[EXERCISE]:
From the first line of the data down to the line bearing "быстрые трансатлантические перелеты.", output every line exactly and include no pictures.

[SUPPLIED RECORDS]:
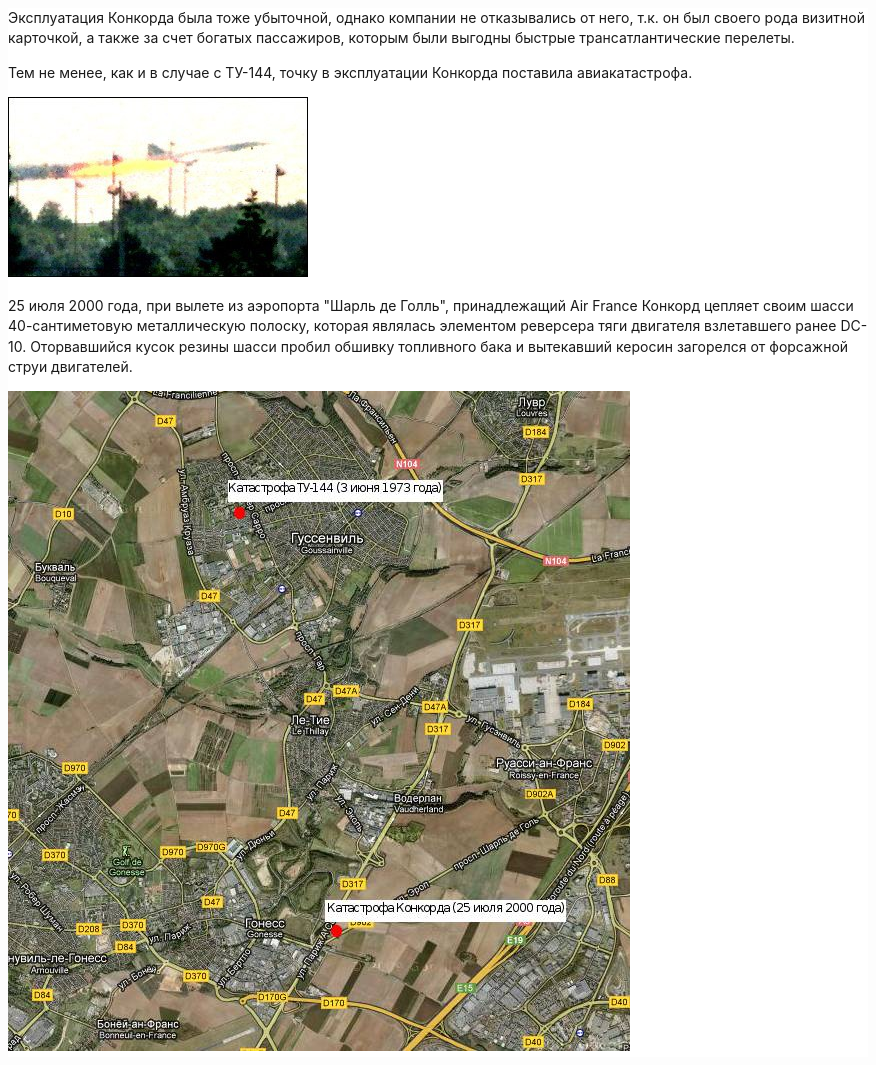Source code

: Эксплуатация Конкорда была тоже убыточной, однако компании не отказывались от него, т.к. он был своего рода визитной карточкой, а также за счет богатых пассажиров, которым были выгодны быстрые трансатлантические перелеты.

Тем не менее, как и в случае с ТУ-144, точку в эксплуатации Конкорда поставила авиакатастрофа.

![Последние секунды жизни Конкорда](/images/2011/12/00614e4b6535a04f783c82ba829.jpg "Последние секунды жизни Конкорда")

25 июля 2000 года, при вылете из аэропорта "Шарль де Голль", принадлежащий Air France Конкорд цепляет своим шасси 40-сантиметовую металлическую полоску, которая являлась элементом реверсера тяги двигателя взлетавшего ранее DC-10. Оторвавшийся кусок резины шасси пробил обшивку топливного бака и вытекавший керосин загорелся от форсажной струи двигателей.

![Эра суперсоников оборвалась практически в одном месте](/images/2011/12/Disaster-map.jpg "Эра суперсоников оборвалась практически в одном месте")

[FINISHED EXERCISE]:
Source code

: Эксплуатация Конкорда была тоже убыточной, однако компании не отказывались от него, т.к. он был своего рода визитной карточкой, а также за счет богатых пассажиров, которым были выгодны быстрые трансатлантические перелеты.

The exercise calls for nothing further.